**What you are asked to do:**
From the first line down to the one containing "X201678648Y43904720D02*", reproduce the entries below exactly and leave out the pictures.

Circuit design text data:
□ □ □ □ □

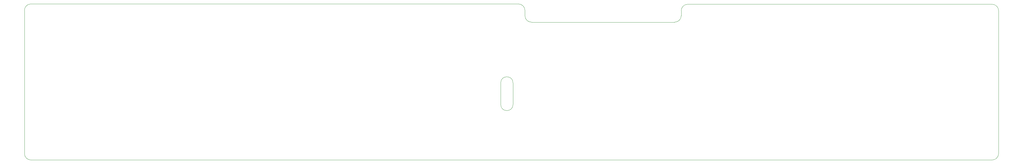
<source format=gbr>
%TF.GenerationSoftware,KiCad,Pcbnew,7.0.10*%
%TF.CreationDate,2024-02-02T23:20:54-05:00*%
%TF.ProjectId,ayab-esp32,61796162-2d65-4737-9033-322e6b696361,rev?*%
%TF.SameCoordinates,PX2be61f8PY9c01778*%
%TF.FileFunction,Profile,NP*%
%FSLAX46Y46*%
G04 Gerber Fmt 4.6, Leading zero omitted, Abs format (unit mm)*
G04 Created by KiCad (PCBNEW 7.0.10) date 2024-02-02 23:20:54*
%MOMM*%
%LPD*%
G01*
G04 APERTURE LIST*
%TA.AperFunction,Profile*%
%ADD10C,0.050000*%
%TD*%
G04 APERTURE END LIST*
D10*
X299414292Y45423008D02*
G75*
G03*
X297414214Y47423008I-2000044J-44D01*
G01*
X153541362Y45520778D02*
G75*
G03*
X151541319Y47520778I-2000014J-14D01*
G01*
X146081495Y23163487D02*
X146081495Y16538487D01*
X203678648Y47423008D02*
X297414214Y47423008D01*
X297414214Y-585802D02*
G75*
G03*
X299414214Y1414214I34J1999966D01*
G01*
X16888838Y47520778D02*
X1414214Y47520778D01*
X16888838Y-585786D02*
X1414214Y-585786D01*
X299414214Y45423008D02*
X299414214Y1414214D01*
X1414214Y47520798D02*
G75*
G03*
X-585786Y45520778I34J-2000034D01*
G01*
X16888838Y47520778D02*
X151541319Y47520778D01*
X201678648Y43904720D02*
X201678648Y45423008D01*
X149881495Y23163487D02*
G75*
G03*
X146081495Y23163487I-1900000J0D01*
G01*
X146081495Y16538487D02*
G75*
G03*
X149881495Y16538487I1900000J0D01*
G01*
X155541319Y41904720D02*
X199678648Y41904720D01*
X153541304Y43904720D02*
G75*
G03*
X155541319Y41904720I2000044J44D01*
G01*
X149881495Y23163487D02*
X149881495Y16538487D01*
X297414214Y-585786D02*
X16888838Y-585786D01*
X153541319Y45520778D02*
X153541319Y43904720D01*
X199678648Y41904764D02*
G75*
G03*
X201678648Y43904720I0J2000000D01*
G01*
X-585702Y1414214D02*
G75*
G03*
X1414214Y-585786I1999950J-50D01*
G01*
X-585786Y45520778D02*
X-585786Y1414214D01*
X203678648Y47422964D02*
G75*
G03*
X201678648Y45423008I0J-2000000D01*
G01*
M02*

</source>
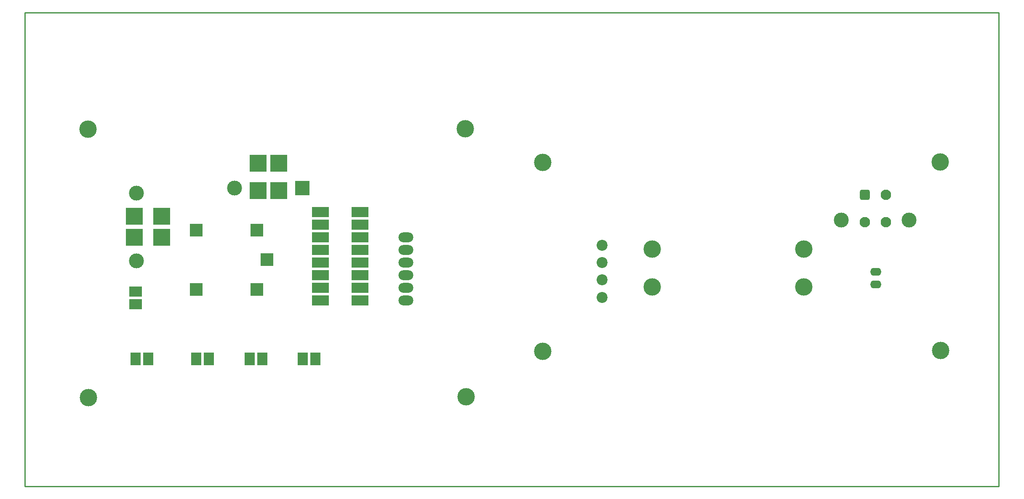
<source format=gbr>
%FSTAX23Y23*%
%MOIN*%
%SFA1B1*%

%IPPOS*%
%AMD23*
4,1,8,-0.020700,-0.041300,0.020700,-0.041300,0.041300,-0.020700,0.041300,0.020700,0.020700,0.041300,-0.020700,0.041300,-0.041300,0.020700,-0.041300,-0.020700,-0.020700,-0.041300,0.0*
1,1,0.041339,-0.020700,-0.020700*
1,1,0.041339,0.020700,-0.020700*
1,1,0.041339,0.020700,0.020700*
1,1,0.041339,-0.020700,0.020700*
%
%ADD10C,0.010000*%
%ADD11R,0.098425X0.098425*%
%ADD12R,0.137795X0.137795*%
%ADD13R,0.118110X0.118110*%
%ADD14C,0.118110*%
%ADD15R,0.137795X0.137795*%
%ADD16R,0.078740X0.098425*%
%ADD17O,0.118110X0.078740*%
%ADD18R,0.137795X0.078740*%
%ADD19R,0.098425X0.078740*%
%ADD20C,0.137795*%
%ADD21C,0.086614*%
%ADD22C,0.082677*%
G04~CAMADD=23~8~0.0~0.0~826.8~826.8~206.7~0.0~15~0.0~0.0~0.0~0.0~0~0.0~0.0~0.0~0.0~0~0.0~0.0~0.0~180.0~826.0~826.0*
%ADD23D23*%
%ADD24O,0.088582X0.062992*%
%ADD25C,0.137795*%
%LNpcb1_copper_signal_top-1*%
%LPD*%
G54D10*
X0Y0D02*
X0771D01*
X0Y03755D02*
X0771D01*
Y0D02*
Y03755D01*
X0Y0D02*
Y03755D01*
G54D11*
X01835Y02032D03*
Y0156D03*
X01355D03*
Y02032D03*
X01914Y01796D03*
G54D12*
X0201Y02345D03*
Y02561D03*
X01844D03*
Y02345D03*
G54D13*
X02195Y02363D03*
G54D14*
X01659Y02363D03*
X00883Y02325D03*
Y01789D03*
X06463Y02111D03*
X06999D03*
G54D15*
X00865Y0214D03*
X01081D03*
Y01975D03*
X00865D03*
G54D16*
X00975Y0101D03*
X00875D03*
X023D03*
X022D03*
X01877D03*
X01777D03*
X01455D03*
X01355D03*
G54D17*
X03014Y01575D03*
Y01675D03*
Y01875D03*
Y01475D03*
Y01975D03*
Y01775D03*
G54D18*
X02651Y01475D03*
Y01575D03*
Y01675D03*
Y01775D03*
Y01875D03*
Y01975D03*
Y02075D03*
Y02175D03*
X02338D03*
Y02075D03*
Y01975D03*
Y01875D03*
Y01775D03*
Y01675D03*
Y01575D03*
Y01475D03*
G54D19*
X00875Y01445D03*
Y01545D03*
G54D20*
X00502Y00704D03*
X03493Y0071D03*
X00499Y02831D03*
X03484Y02834D03*
X04097Y02567D03*
Y01071D03*
X07247Y01077D03*
X07246Y0257D03*
G54D21*
X04569Y01912D03*
Y01774D03*
Y01498D03*
Y01636D03*
G54D22*
X06648Y02093D03*
X06814Y0231D03*
Y02093D03*
G54D23*
X06648Y0231D03*
G54D24*
X06734Y016D03*
Y017D03*
G54D25*
X06164Y0158D03*
Y0188D03*
X04964Y0158D03*
Y0188D03*
M02*
</source>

□ □ □ □ □

**Output below:**
<source format=gbr>
%TF.GenerationSoftware,KiCad,Pcbnew,7.0.10*%
%TF.CreationDate,2024-02-02T23:20:54-05:00*%
%TF.ProjectId,ayab-esp32,61796162-2d65-4737-9033-322e6b696361,rev?*%
%TF.SameCoordinates,PX2be61f8PY9c01778*%
%TF.FileFunction,Profile,NP*%
%FSLAX46Y46*%
G04 Gerber Fmt 4.6, Leading zero omitted, Abs format (unit mm)*
G04 Created by KiCad (PCBNEW 7.0.10) date 2024-02-02 23:20:54*
%MOMM*%
%LPD*%
G01*
G04 APERTURE LIST*
%TA.AperFunction,Profile*%
%ADD10C,0.050000*%
%TD*%
G04 APERTURE END LIST*
D10*
X299414292Y45423008D02*
G75*
G03*
X297414214Y47423008I-2000044J-44D01*
G01*
X153541362Y45520778D02*
G75*
G03*
X151541319Y47520778I-2000014J-14D01*
G01*
X146081495Y23163487D02*
X146081495Y16538487D01*
X203678648Y47423008D02*
X297414214Y47423008D01*
X297414214Y-585802D02*
G75*
G03*
X299414214Y1414214I34J1999966D01*
G01*
X16888838Y47520778D02*
X1414214Y47520778D01*
X16888838Y-585786D02*
X1414214Y-585786D01*
X299414214Y45423008D02*
X299414214Y1414214D01*
X1414214Y47520798D02*
G75*
G03*
X-585786Y45520778I34J-2000034D01*
G01*
X16888838Y47520778D02*
X151541319Y47520778D01*
X201678648Y43904720D02*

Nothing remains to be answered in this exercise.